_Instruction_
Reproduce the lines of the records from the line with "Posta Atlassib Isi bate joc" to the line with "ПН. – ВС.: с 10:00 до 22:00", both included, keeping each line word for word.

_Data extract_
■ ■ ■ ■ ■
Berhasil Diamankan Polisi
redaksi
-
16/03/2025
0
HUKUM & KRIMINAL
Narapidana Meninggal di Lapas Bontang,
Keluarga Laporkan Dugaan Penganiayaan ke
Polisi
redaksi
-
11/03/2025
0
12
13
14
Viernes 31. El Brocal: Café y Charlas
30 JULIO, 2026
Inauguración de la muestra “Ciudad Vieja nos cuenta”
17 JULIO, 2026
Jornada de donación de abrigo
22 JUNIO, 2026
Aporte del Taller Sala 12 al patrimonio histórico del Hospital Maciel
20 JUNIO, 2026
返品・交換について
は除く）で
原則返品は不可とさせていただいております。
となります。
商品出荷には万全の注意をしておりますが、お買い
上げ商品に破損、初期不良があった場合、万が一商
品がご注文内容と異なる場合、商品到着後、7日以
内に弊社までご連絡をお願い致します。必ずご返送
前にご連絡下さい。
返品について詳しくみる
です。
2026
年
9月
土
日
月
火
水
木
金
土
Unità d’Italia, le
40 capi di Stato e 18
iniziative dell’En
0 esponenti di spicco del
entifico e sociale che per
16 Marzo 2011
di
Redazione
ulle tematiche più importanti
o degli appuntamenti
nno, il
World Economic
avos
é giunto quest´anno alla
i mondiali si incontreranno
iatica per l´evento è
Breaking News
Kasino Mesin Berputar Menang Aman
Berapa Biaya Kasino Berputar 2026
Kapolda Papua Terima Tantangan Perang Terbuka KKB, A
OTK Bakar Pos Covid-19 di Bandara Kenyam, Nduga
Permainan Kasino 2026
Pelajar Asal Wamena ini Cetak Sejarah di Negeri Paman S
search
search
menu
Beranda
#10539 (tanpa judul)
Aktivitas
■ ■ ■ ■ ■
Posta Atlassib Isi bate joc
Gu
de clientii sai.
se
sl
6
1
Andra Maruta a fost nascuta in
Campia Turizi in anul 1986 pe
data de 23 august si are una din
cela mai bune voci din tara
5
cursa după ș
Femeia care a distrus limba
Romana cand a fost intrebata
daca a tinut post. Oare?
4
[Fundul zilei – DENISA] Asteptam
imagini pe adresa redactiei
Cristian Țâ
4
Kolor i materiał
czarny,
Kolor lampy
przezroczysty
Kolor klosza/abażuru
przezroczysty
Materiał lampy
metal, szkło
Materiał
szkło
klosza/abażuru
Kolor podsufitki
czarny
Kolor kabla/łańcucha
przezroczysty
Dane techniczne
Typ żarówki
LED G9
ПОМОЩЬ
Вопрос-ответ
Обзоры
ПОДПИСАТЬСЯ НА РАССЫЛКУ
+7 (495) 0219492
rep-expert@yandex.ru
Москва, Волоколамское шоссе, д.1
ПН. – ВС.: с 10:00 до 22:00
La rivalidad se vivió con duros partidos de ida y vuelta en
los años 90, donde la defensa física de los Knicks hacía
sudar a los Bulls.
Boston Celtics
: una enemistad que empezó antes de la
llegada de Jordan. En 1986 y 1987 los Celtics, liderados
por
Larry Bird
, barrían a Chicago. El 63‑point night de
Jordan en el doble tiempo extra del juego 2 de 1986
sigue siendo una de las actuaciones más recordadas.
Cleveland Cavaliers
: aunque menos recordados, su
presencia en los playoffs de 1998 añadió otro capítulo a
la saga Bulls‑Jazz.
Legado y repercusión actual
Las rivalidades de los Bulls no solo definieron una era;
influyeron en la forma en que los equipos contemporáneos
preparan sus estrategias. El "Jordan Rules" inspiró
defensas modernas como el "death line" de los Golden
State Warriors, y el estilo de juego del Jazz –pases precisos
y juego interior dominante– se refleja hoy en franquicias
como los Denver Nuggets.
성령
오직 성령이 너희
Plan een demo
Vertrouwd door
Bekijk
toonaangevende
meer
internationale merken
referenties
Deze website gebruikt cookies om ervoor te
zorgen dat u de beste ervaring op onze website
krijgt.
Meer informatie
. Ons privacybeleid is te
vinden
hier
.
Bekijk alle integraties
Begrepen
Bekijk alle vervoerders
■ ■ ■ ■ ■
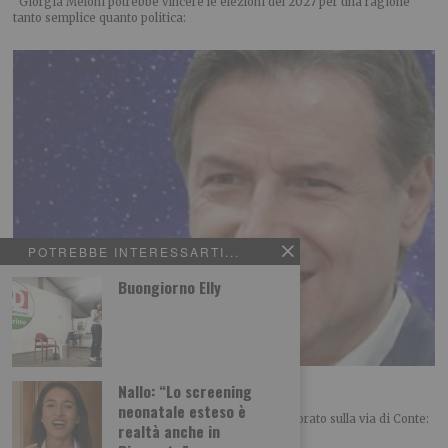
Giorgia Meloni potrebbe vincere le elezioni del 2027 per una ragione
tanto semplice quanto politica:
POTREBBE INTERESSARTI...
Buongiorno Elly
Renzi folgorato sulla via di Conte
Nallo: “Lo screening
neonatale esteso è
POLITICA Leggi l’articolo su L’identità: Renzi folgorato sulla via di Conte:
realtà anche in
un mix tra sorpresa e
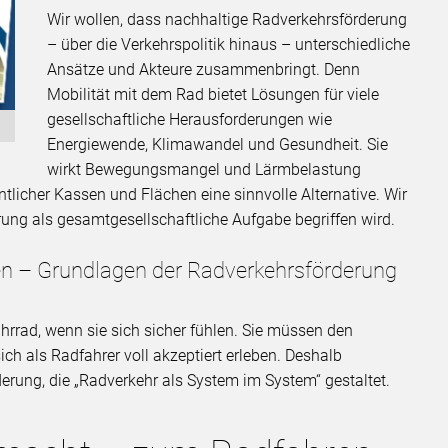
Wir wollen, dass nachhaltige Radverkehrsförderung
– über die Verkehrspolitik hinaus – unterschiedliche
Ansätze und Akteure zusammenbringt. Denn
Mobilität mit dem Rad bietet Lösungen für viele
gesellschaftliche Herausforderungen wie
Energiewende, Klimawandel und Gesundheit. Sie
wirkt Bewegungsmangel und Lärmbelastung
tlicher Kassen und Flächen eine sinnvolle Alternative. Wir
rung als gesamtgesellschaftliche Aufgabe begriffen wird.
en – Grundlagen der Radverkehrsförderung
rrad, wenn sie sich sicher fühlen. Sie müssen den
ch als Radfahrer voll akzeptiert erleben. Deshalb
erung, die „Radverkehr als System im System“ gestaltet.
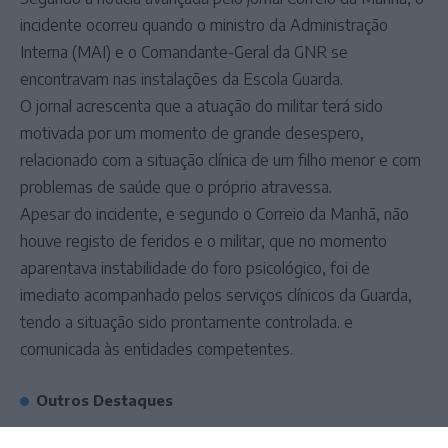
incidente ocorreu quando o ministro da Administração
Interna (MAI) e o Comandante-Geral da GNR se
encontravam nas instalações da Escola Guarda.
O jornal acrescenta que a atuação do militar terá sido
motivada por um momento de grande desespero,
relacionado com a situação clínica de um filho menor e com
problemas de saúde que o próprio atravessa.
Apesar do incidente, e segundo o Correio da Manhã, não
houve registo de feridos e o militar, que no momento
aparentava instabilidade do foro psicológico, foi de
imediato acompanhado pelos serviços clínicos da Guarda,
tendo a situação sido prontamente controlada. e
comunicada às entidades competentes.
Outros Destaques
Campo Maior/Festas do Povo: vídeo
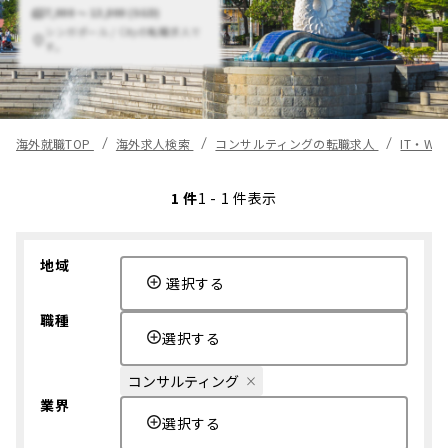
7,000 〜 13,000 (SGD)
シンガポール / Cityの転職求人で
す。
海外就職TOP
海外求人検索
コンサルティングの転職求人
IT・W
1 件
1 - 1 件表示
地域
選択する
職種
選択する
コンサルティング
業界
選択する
■ ■ ■ ■ ■
_Exercise response_
Posta Atlassib Isi bate joc
Gu
de clientii sai.
se
sl
6
1
Andra Maruta a fost nascuta in
Campia Turizi in anul 1986 pe
data de 23 august si are una din
cela mai bune voci din tara
5
cursa după ș
Femeia care a distrus limba
Romana cand a fost intrebata
daca a tinut post. Oare?
4
[Fundul zilei – DENISA] Asteptam
imagini pe adresa redactiei
Cristian Țâ
4
Kolor i materiał
czarny,
Kolor lampy
przezroczysty
Kolor klosza/abażuru
przezroczysty
Materiał lampy
metal, szkło
Materiał
szkło
klosza/abażuru
Kolor podsufitki
czarny
Kolor kabla/łańcucha
przezroczysty
Dane techniczne
Typ żarówki
LED G9
ПОМОЩЬ
Вопрос-ответ
Обзоры
ПОДПИСАТЬСЯ НА РАССЫЛКУ
+7 (495) 0219492
rep-expert@yandex.ru
Москва, Волоколамское шоссе, д.1
ПН. – ВС.: с 10:00 до 22:00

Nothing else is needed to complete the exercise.